[Opening Passage provided section]

One thing I noticed in the early morning portion I saw before, and was even more prominent now: he uses a lot of clips of someone changing the time on a clock or their watch.  He inserts them at the new time - - so if someone’s watch says 7:35 and they change it to 8:22, he puts the clip at 8:22.

 

The most charming clip of the whole *Clock* was leading up to 10:00 PM - - a clip from *Night and Day*, the 1946 Cole Porter biopic with Cary Grant (not to be confused with *De-Lovely*, the de-plorable 2004 Cole Porter biopic with Kevin Kline).  In the clip he shows Porter writing the intro to “Night and day”.  I guess he’s already heard the beat beat beat of the tom tom, because the clip starts with him hearing the clock tick.  He plays a few chords on the piano, and speaks over it, “Like the tick tick tock of the stately clock as it stands against the wall…”  He waits a moment.  He hears the rain outside.  “Like the drip drip drip of the raindrops when the summer shower is through, so a voice within me keeps repeating: you, you, you.”  The whole thing is too ridiculous, but Grant delivers the scene with such sincerity and charm, and you have to admit it’s a gorgeous song. The scene ended with a nurse coming into the room and saying, "It's ten o'clock." And the lights in the room came up because that was the end of the screening day. It was magical.

[Closing Passage provided section]

Can you reproduce the passage about The Clock word for word, starting at "One thing I" and ending at "clip at 8:22."? The lines that come next are separate material, unrelated to the passage about The Clock.

[Opening Given data section]

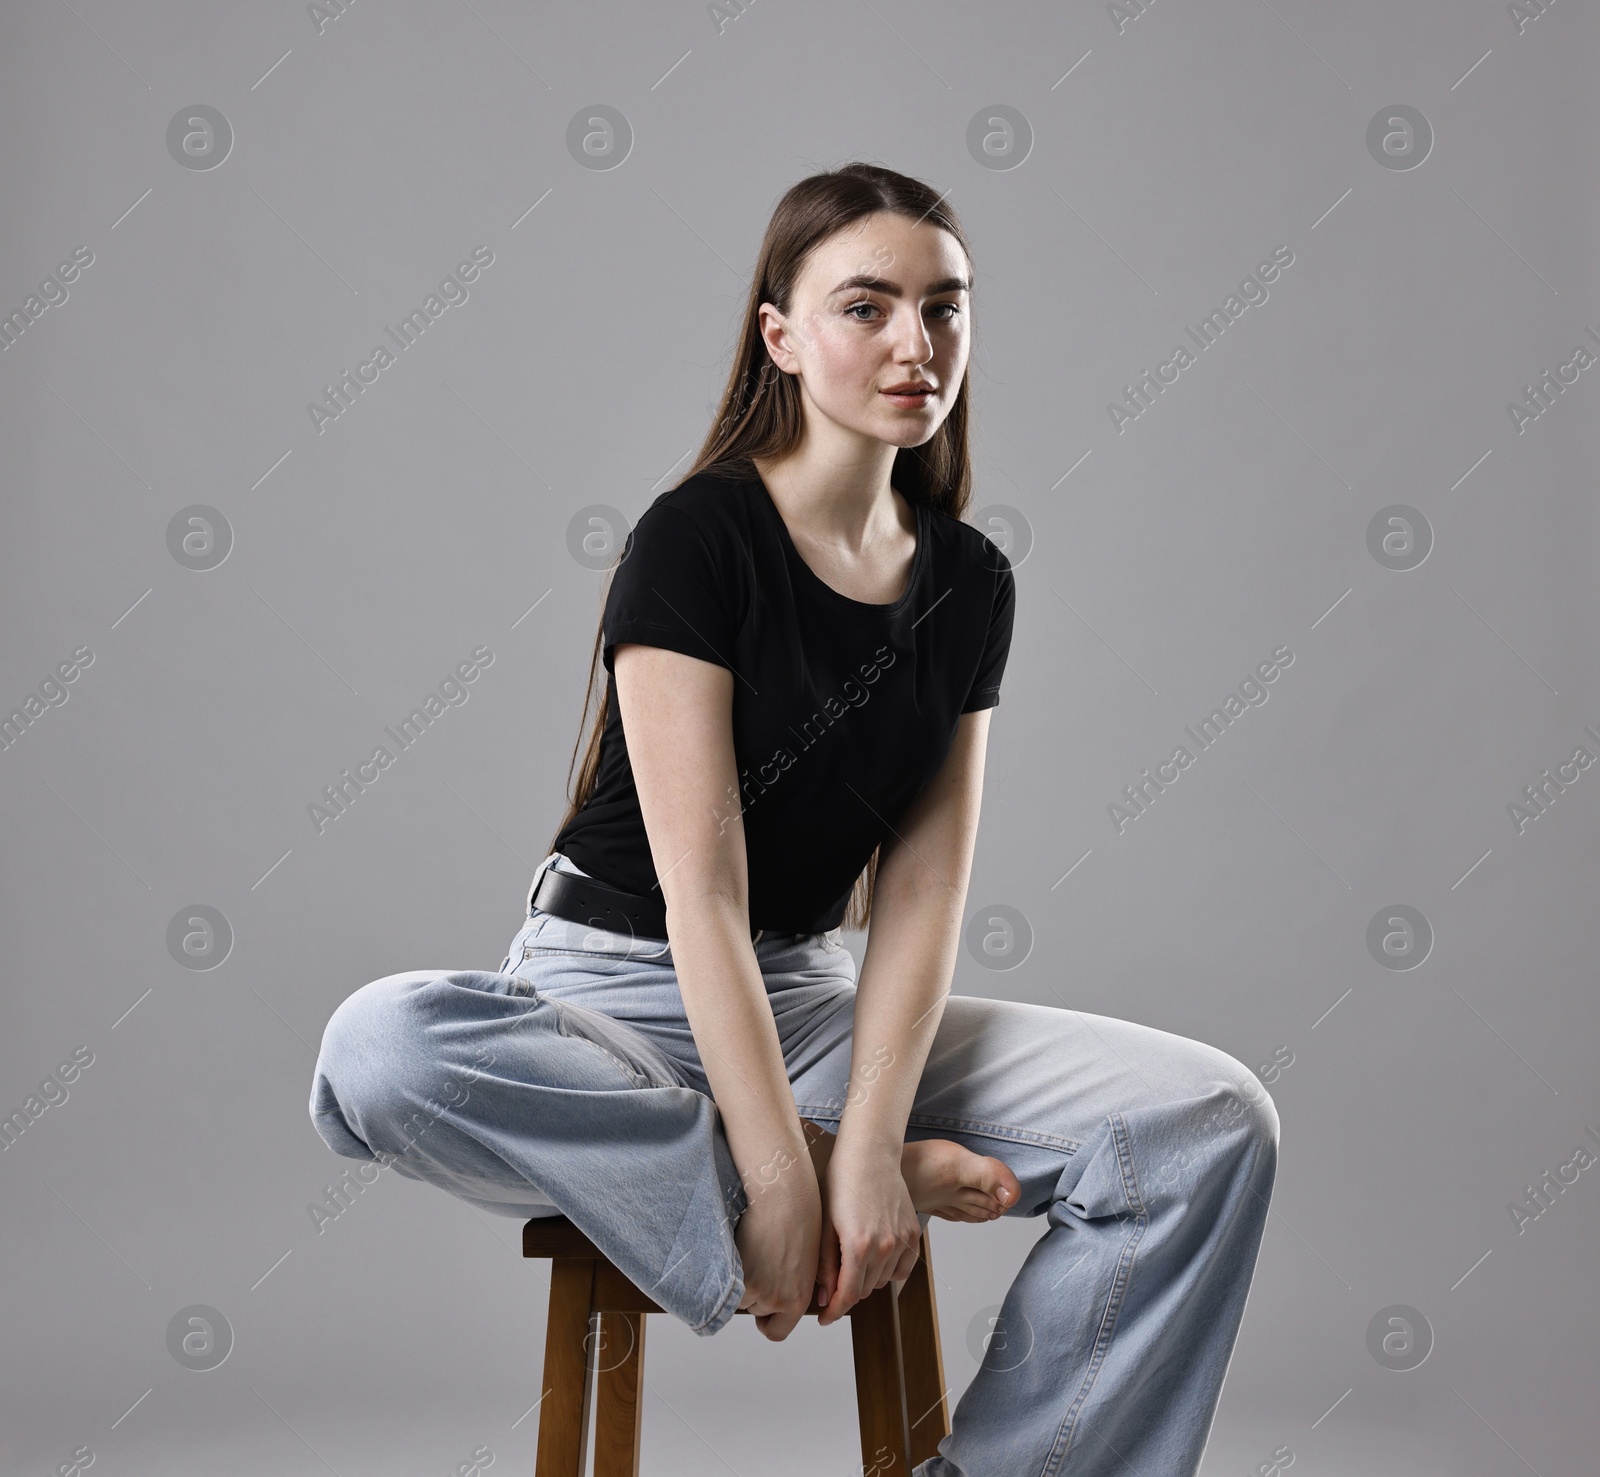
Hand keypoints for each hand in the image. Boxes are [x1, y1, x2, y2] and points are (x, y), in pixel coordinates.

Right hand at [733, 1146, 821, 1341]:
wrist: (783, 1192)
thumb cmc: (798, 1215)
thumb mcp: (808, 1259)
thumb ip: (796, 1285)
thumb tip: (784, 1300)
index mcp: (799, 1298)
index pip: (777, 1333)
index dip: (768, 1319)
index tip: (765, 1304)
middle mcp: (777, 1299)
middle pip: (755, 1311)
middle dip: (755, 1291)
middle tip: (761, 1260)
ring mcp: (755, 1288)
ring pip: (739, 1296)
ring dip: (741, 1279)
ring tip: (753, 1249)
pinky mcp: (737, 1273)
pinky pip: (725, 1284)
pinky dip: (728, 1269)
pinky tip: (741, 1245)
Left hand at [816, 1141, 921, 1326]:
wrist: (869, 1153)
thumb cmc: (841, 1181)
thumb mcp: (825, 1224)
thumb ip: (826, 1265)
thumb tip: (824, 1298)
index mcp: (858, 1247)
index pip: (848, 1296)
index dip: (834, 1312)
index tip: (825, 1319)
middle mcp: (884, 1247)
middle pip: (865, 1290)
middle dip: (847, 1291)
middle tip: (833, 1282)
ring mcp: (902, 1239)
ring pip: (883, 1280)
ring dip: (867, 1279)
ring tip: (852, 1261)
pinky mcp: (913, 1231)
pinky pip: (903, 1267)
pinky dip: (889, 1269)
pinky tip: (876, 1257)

[Closing Given data section]
[Opening Given data section]

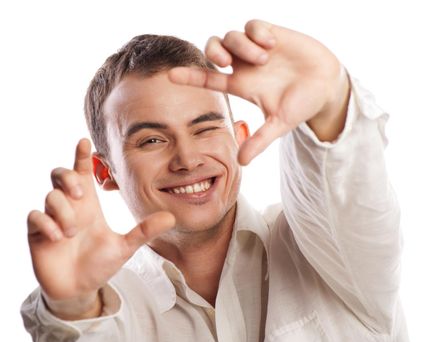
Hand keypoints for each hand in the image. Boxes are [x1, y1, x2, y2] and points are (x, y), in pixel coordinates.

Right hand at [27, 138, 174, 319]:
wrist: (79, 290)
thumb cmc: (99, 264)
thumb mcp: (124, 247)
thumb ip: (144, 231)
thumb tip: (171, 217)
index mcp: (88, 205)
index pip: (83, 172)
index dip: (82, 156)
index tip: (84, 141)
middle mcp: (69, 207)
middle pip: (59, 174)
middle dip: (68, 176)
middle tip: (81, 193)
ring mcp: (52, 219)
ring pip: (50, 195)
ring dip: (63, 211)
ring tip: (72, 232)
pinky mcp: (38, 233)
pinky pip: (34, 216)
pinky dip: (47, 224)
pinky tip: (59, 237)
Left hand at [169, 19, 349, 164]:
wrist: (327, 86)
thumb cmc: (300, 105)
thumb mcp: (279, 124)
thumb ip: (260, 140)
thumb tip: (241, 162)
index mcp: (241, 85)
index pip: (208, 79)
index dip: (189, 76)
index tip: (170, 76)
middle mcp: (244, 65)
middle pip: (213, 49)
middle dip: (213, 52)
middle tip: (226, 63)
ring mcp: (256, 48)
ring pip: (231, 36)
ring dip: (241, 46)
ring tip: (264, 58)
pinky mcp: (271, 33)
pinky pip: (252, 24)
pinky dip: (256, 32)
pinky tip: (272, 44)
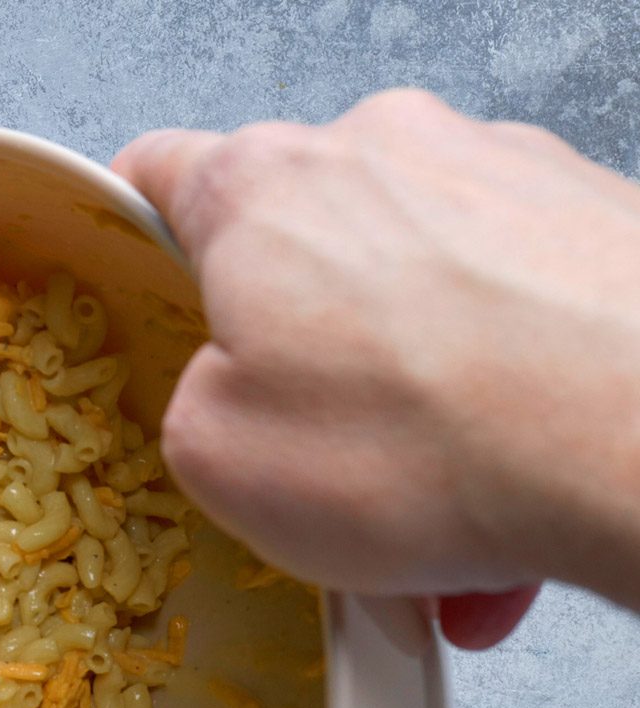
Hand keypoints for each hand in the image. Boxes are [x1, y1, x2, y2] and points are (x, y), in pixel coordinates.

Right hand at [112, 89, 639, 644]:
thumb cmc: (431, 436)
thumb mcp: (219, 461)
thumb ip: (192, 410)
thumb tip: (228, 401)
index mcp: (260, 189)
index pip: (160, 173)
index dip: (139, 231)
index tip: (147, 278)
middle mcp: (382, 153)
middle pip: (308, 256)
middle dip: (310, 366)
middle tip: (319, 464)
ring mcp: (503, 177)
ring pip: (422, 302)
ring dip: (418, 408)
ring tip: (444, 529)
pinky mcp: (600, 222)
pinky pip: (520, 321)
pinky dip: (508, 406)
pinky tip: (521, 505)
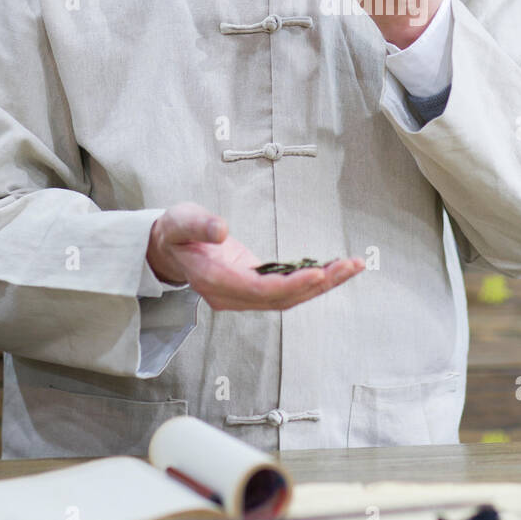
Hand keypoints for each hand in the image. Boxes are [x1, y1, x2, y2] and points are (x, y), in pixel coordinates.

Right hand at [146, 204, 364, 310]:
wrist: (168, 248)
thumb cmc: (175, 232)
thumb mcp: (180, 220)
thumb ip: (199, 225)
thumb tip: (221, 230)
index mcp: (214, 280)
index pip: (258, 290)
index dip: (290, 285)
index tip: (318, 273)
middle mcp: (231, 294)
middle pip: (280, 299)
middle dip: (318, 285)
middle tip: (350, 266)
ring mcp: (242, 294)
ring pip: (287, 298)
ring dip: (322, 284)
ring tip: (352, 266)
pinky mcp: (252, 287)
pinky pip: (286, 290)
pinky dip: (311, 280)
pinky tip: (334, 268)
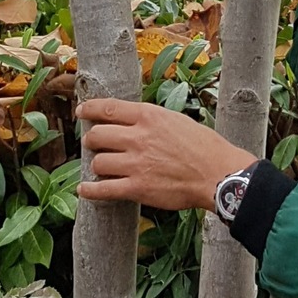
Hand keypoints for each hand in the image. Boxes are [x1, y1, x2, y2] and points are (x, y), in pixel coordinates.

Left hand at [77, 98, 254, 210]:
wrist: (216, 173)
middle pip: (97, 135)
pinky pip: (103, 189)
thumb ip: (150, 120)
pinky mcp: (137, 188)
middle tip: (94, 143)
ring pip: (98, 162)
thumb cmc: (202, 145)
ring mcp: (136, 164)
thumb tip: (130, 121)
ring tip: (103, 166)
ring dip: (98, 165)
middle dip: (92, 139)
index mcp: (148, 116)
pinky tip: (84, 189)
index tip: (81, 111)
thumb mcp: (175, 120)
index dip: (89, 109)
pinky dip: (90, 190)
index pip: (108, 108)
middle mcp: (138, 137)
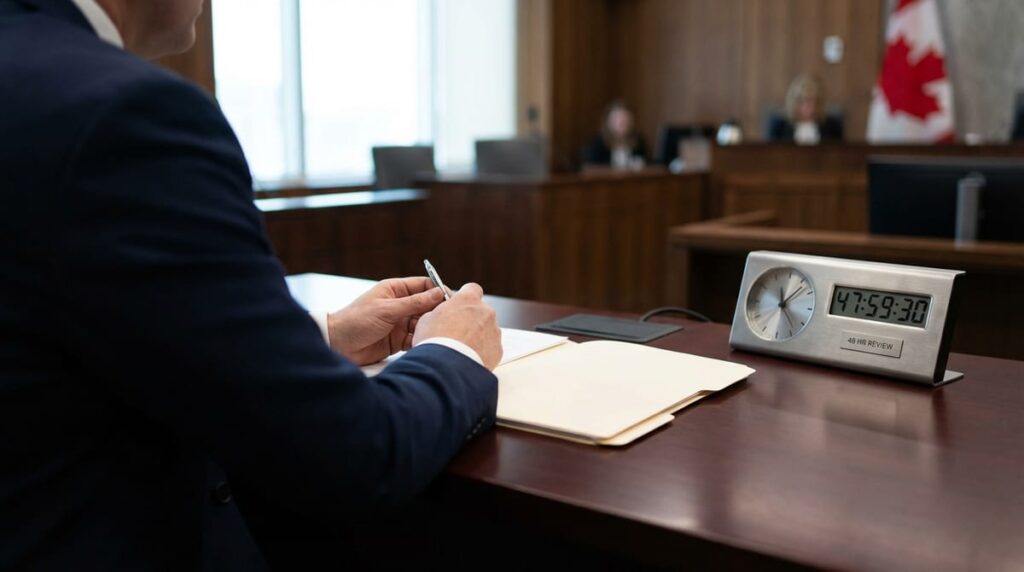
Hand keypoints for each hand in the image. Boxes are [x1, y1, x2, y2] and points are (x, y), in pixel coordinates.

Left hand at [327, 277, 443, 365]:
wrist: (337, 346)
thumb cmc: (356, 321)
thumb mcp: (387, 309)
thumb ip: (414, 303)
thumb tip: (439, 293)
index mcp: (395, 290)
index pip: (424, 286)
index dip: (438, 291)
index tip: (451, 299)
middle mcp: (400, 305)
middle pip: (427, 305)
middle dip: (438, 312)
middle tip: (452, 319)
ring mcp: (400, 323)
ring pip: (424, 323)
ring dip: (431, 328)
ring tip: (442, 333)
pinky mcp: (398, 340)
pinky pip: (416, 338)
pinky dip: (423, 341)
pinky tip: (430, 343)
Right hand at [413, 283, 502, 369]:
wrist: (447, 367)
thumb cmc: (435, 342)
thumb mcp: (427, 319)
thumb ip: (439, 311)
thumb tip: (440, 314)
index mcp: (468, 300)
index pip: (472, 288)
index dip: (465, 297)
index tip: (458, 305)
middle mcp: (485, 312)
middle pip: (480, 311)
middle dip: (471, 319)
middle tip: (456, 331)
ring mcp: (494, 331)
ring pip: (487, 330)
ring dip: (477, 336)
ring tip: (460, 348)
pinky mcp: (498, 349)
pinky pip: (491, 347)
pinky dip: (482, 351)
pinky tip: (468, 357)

[Closing Given data section]
[Opening Given data section]

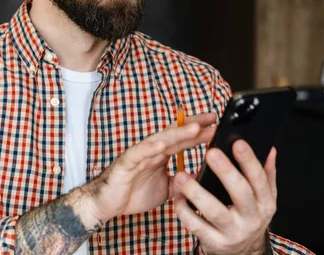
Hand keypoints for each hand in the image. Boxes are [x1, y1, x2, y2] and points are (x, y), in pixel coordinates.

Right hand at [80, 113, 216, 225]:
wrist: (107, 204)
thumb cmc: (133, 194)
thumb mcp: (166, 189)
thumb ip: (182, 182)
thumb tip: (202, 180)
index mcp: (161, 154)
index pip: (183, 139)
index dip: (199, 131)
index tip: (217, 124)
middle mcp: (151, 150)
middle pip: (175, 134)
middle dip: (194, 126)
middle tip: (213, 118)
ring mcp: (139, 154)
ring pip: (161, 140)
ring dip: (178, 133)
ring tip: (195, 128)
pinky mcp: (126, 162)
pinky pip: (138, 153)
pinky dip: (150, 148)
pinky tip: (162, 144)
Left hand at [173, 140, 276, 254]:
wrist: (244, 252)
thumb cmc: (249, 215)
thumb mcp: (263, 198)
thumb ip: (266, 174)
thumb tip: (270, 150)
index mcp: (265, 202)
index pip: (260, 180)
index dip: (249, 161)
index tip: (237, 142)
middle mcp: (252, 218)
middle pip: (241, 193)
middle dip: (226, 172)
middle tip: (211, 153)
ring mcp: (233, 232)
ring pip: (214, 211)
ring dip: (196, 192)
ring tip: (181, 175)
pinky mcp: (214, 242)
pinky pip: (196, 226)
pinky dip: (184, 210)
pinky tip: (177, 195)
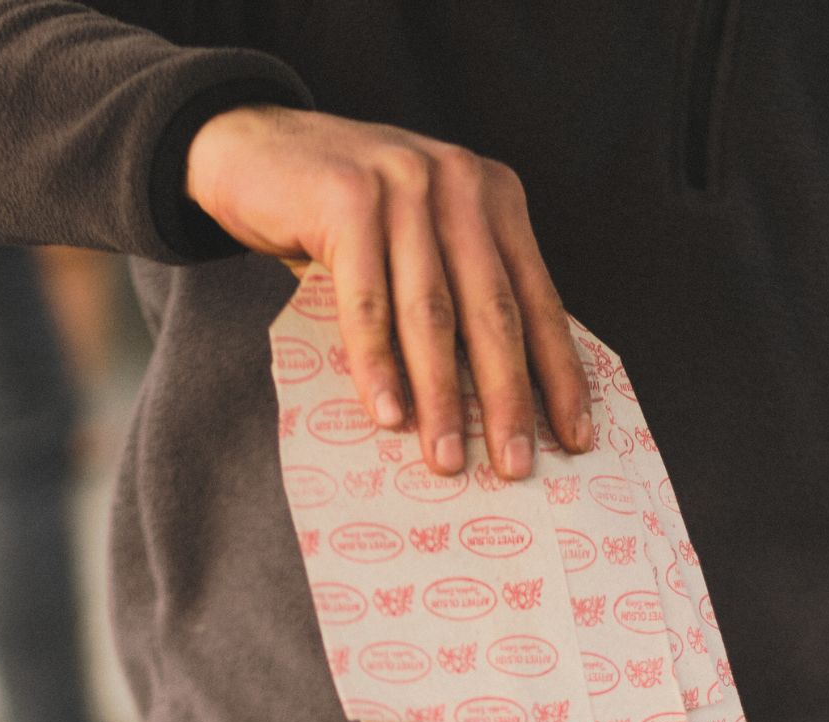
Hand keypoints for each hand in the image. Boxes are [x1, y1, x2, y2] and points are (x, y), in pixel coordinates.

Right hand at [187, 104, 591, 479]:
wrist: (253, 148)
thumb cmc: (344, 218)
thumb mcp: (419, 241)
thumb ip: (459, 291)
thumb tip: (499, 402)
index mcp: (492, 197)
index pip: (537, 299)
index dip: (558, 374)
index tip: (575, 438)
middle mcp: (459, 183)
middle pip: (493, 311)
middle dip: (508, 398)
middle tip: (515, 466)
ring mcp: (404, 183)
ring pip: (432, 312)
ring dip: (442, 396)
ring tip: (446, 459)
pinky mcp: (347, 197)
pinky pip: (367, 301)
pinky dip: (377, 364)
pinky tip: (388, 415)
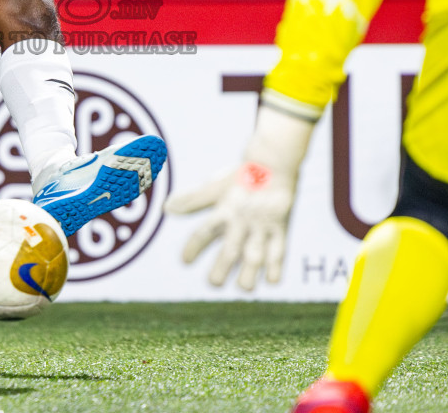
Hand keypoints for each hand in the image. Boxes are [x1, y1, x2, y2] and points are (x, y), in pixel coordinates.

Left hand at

[Closing Given data section]

> **Answer to the problem**
One thing I noticed in the early morning portion I saw before, and was even more prominent now: he uses a lot of clips of someone changing the time on a clock or their watch.  He inserts them at the new time - - so if someone’s watch says 7:35 and they change it to 8:22, he puts the clip at 8:22.